Bersani chiuso nel bunker I suoi non lo ascoltano più eppure invoca le elezioni

RomaUn segretario afflitto dalla «sindrome del bunker», che infetta ogni leader del Pd, e un partito «agitato ma non mescolato», a differenza del Martini di James Bond, in cui le correnti si moltiplicano più in fretta dei conigli: a scattare in una intervista al Corriere l’impietosa fotografia del principale partito di opposizione è Silvio Sircana, senatore Pd e già portavoce di Romano Prodi.
Uno che sa bene, ad esempio, che proprio il suo ex principale a palazzo Chigi si sta (cautamente) muovendo per benedire la discesa in campo di colui che Pier Luigi Bersani vede come antagonista più temibile, Matteo Renzi: non a caso alla kermesse indetta dal sindaco di Firenze per il prossimo weekend l’unico politico invitato sarà Arturo Parisi. Il «bunker», un bunker per di più tutto spostato a sinistra, non piace a Prodi, che a suo tempo aveva benedetto anche Bersani ma ora sembra averci ripensato. E non piace a molti altri: tutti coloro, ad esempio, che sperano di arrivare a quel governo tecnico, di transizione o purchessia che eviti quel «voto di emergenza» chiesto a gran voce ieri dall’Unità bersaniana: «La miglior garanzia di discontinuità, a questo punto, sono le elezioni». Un messaggio rivolto anche al capo dello Stato, che nei colloqui dei giorni scorsi ha chiesto anche al Pd la garanzia che un’eventuale governo post-Berlusconi abbia il sostegno necessario a fare quel che la Ue chiede all’Italia. Garanzia che il segretario del Pd (a differenza di Casini) non ha dato.

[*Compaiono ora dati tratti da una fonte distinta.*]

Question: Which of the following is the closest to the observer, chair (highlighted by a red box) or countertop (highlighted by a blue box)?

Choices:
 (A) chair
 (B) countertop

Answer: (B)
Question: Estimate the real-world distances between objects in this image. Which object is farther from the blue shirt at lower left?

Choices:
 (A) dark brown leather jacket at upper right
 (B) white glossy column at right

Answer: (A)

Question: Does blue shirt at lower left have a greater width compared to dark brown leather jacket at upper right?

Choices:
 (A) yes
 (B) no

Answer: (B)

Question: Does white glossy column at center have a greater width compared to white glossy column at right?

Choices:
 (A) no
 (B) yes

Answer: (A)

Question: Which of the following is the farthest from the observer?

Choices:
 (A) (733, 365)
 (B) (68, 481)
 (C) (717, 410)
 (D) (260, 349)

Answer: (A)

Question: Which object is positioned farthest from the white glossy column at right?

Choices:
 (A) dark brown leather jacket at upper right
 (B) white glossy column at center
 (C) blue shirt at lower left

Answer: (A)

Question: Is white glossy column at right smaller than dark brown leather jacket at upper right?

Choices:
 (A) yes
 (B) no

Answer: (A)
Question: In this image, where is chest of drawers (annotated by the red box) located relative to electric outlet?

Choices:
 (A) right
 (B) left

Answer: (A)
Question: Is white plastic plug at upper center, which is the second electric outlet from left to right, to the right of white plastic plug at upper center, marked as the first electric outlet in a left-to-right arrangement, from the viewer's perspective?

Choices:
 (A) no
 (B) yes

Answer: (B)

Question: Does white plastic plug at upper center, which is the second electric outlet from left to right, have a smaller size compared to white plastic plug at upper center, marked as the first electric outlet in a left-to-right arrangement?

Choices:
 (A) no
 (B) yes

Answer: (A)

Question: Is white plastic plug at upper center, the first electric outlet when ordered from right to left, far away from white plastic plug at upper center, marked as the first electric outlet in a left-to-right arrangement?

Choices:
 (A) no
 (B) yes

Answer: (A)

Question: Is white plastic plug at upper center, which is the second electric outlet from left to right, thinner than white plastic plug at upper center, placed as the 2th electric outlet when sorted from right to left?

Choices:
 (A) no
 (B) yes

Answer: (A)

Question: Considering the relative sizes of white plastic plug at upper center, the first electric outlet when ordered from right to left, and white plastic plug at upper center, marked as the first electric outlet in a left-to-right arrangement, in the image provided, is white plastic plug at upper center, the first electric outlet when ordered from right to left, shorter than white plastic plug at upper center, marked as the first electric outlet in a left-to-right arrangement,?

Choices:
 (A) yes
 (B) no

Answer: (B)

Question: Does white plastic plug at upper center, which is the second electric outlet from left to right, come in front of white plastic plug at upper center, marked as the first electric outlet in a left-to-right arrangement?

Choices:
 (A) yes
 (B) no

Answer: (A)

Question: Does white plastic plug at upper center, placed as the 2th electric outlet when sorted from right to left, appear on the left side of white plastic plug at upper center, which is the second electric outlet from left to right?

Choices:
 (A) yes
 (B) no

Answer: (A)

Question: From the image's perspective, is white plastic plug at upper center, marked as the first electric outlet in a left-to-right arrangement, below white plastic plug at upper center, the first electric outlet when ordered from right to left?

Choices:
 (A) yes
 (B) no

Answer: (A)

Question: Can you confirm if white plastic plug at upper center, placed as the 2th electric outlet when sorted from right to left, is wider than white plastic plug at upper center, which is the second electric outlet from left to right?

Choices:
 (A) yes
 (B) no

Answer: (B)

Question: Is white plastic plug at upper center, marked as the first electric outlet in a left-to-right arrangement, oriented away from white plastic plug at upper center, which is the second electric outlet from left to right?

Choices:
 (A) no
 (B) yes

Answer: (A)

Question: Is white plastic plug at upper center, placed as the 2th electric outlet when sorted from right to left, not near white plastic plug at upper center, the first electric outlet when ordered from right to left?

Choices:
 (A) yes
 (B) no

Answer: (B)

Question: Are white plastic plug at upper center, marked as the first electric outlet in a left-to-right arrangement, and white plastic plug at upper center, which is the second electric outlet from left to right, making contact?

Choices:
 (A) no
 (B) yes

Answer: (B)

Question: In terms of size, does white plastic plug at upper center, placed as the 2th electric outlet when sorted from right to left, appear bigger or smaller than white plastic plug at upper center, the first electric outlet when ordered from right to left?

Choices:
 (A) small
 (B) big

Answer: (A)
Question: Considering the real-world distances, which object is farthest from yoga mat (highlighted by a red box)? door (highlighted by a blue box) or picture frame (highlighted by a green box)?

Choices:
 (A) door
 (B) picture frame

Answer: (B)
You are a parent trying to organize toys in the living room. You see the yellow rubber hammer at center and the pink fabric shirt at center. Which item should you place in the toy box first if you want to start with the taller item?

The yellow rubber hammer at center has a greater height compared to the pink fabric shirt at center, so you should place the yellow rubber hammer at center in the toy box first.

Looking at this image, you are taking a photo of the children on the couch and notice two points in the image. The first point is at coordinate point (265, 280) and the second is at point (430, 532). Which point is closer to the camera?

«Il dramma italiano è che il centrodestra non è in grado di assumersi la responsabilità di fare quel che serve per salvare il Paese. Ma neanche noi lo saremmo», constata amaramente Francesco Tempestini. L’ex ministro Paolo Gentiloni è altrettanto pessimista: «Andremo al voto in alleanza con Vendola e Di Pietro, e vinceremo pure. Ma poi ve lo immaginate come governeremo? Sulle pensioni abbiamo sei posizioni e lo scontro sarà tra chi sta con la Fiom e chi con la Cgil...». Almeno, è il suo ragionamento, «se dobbiamo fare una coalizione di sinistra, posizioniamoci noi più al centro: non ci accorgiamo che tra noi e il Terzo polo ormai c’è una prateria, e qualcuno prima o poi la occuperà?».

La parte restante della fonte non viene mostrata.